参考:
how to filter out a null value from spark dataframe
scala> df.show() +----+---+--------+ | age| id| name| +----+---+--------+ |null| 1| Michael| | 30| 1| Tom| | 19| 2| Justin| +----+---+--------+
每列不为null
val filterCond: Column = df.columns.map(x => col(x).isNotNull).reduce(_ && _)

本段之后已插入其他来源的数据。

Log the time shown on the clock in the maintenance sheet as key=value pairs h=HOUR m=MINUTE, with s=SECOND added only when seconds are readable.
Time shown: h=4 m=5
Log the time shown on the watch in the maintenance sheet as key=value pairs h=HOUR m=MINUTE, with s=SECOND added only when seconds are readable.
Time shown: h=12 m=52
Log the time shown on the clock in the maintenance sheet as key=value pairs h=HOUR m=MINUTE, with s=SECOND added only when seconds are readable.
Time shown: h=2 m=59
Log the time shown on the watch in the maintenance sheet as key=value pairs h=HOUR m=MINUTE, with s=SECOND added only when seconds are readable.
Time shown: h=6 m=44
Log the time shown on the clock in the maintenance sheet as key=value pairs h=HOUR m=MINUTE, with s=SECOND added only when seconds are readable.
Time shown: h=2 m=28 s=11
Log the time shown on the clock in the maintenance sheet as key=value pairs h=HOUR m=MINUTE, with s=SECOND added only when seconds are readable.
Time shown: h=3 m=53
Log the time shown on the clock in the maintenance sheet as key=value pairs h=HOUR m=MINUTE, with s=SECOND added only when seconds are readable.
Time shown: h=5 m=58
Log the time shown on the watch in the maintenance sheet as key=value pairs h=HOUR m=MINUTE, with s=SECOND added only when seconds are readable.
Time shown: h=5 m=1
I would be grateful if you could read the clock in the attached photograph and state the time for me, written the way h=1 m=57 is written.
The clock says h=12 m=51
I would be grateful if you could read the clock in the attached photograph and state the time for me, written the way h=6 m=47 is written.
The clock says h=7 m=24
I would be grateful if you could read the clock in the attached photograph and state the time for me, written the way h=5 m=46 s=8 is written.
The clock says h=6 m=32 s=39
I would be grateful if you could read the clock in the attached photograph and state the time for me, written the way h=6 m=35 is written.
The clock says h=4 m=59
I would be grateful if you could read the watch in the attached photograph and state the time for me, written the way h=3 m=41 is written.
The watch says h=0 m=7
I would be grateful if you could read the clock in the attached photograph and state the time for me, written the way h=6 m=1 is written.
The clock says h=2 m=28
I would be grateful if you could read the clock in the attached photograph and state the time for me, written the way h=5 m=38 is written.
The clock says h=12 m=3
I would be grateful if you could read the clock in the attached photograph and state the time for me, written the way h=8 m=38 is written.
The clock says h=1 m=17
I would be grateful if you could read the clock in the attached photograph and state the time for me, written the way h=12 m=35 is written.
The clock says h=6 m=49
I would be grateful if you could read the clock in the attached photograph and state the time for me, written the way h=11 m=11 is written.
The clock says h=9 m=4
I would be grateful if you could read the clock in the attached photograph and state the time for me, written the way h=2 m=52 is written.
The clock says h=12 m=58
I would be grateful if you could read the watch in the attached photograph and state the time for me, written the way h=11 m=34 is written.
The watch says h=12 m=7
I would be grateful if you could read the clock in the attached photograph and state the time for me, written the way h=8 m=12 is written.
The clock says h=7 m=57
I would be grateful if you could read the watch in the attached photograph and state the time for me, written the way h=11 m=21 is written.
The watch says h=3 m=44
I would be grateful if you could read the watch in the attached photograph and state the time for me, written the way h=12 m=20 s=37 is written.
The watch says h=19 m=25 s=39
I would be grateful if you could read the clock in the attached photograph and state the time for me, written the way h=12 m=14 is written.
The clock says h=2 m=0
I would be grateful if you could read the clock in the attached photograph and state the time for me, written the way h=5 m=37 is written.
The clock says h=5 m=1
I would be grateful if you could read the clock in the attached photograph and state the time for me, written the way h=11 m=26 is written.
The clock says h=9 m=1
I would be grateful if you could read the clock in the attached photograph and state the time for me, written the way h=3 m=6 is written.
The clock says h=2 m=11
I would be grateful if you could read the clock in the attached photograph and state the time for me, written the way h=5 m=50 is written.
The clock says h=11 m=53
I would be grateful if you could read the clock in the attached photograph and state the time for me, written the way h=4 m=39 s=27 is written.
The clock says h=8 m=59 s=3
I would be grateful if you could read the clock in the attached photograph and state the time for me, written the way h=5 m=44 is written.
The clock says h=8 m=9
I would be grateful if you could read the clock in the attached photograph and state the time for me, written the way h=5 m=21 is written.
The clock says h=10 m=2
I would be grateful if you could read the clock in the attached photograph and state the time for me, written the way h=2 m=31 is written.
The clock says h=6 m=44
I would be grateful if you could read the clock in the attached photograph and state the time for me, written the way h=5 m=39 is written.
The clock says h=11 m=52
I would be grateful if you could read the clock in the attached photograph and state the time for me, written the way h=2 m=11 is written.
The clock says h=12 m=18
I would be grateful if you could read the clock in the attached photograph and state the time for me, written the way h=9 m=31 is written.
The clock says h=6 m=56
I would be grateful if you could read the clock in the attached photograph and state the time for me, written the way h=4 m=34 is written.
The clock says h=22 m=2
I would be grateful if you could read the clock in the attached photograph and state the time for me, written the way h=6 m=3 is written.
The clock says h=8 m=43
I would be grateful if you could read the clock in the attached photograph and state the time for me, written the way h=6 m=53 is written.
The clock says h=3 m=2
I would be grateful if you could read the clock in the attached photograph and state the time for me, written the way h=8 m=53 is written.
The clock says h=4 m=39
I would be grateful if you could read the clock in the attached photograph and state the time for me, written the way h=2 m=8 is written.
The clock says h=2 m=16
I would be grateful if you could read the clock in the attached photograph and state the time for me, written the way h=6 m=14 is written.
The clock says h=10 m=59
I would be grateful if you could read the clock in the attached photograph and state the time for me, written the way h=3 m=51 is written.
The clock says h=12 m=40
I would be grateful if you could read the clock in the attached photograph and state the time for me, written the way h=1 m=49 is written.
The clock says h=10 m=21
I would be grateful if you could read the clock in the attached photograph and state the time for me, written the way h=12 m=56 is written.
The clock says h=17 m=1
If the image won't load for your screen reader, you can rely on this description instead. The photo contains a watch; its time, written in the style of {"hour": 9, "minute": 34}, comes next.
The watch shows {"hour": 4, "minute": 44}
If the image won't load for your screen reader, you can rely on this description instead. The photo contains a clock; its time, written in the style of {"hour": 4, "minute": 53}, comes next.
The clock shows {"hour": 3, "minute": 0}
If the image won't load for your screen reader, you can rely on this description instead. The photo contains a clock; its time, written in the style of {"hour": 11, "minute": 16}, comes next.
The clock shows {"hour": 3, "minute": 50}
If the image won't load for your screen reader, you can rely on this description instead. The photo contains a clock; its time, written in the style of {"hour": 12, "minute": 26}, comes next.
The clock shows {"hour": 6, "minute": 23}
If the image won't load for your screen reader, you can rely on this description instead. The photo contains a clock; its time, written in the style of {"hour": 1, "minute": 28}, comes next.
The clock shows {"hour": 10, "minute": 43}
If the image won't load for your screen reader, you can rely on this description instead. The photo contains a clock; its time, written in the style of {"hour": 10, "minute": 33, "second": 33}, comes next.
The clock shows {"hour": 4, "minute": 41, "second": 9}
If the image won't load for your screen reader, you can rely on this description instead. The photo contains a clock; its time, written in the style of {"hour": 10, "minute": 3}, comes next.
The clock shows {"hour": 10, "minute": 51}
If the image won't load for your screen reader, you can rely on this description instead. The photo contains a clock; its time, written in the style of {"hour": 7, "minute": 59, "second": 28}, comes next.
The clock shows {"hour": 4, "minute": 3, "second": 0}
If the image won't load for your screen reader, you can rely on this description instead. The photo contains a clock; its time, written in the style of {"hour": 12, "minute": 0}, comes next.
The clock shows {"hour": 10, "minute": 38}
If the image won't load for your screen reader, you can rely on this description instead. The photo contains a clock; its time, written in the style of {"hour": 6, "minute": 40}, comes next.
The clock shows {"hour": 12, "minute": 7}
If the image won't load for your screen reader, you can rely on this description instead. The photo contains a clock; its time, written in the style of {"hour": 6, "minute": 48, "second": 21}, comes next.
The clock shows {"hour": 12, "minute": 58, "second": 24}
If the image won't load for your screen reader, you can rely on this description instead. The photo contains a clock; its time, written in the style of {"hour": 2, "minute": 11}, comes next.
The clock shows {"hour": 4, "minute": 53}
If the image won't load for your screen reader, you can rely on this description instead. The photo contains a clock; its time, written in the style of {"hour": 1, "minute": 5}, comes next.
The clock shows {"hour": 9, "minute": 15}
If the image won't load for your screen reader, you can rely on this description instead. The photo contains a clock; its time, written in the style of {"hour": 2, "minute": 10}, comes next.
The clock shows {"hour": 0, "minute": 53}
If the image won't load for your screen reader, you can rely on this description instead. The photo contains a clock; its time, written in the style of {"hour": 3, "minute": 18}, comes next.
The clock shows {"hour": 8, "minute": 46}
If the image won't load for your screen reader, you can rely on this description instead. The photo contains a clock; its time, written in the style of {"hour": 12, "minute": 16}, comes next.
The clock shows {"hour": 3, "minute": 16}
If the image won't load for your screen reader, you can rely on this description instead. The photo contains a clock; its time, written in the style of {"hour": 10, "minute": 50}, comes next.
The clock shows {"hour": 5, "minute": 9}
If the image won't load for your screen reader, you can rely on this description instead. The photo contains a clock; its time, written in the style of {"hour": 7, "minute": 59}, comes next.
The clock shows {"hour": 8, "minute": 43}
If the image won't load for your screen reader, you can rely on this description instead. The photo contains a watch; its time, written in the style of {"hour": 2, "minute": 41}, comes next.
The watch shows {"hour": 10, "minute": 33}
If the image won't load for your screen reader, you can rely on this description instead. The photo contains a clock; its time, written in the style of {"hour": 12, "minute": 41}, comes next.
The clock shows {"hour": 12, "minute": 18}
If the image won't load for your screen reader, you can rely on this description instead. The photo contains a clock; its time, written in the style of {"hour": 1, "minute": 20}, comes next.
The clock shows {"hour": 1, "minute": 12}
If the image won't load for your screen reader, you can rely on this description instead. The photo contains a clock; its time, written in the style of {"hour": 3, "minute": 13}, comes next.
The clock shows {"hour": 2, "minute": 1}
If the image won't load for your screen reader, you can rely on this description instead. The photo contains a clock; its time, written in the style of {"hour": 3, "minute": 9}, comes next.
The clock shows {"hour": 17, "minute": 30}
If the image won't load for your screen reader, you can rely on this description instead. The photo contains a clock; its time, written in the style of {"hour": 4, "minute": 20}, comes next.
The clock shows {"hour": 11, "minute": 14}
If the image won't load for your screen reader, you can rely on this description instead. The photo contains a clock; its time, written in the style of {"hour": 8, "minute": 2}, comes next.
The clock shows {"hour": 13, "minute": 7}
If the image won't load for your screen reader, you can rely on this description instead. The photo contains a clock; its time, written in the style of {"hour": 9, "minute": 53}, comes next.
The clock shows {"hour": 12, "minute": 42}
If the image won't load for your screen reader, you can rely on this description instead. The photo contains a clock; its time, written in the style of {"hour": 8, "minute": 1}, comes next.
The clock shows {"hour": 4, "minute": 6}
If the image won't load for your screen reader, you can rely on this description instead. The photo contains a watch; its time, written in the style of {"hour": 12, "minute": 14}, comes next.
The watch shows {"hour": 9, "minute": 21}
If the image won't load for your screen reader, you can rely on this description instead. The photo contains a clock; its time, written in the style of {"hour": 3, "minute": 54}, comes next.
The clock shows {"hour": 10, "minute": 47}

val filteredDf = df.filter(filterCond)
filteredDf.show()
scala> filterCond res16: org.apache.spark.sql.Column = (((age IS NOT NULL) AND (id IS NOT NULL)) AND (name IS NOT NULL)) scala> filteredDf.show() +---+---+--------+ |age| id| name| +---+---+--------+ | 30| 1|Tom| | 19| 2| Justin| +---+---+--------+
age id 值大于1,name 不为null
val filterCond2=df.columns.map {
case x@"name" => col(x).isNotNull
case x => col(x) > 1
}.reduce(_ && _)
val filteredDf2 = df.filter(filterCond2)
scala> val filterCond2=df.columns.map {
| case x@"name" => col(x).isNotNull
| case x => col(x) > 1
| }.reduce(_ && _)
filterCond2: org.apache.spark.sql.Column = (((age > 1) AND (id > 1)) AND (name IS NOT NULL))
scala> df.filter(filterCond2).show()
+---+---+------+
|age| id| name|
+---+---+------+
| 19| 2|Justin|
+---+---+------+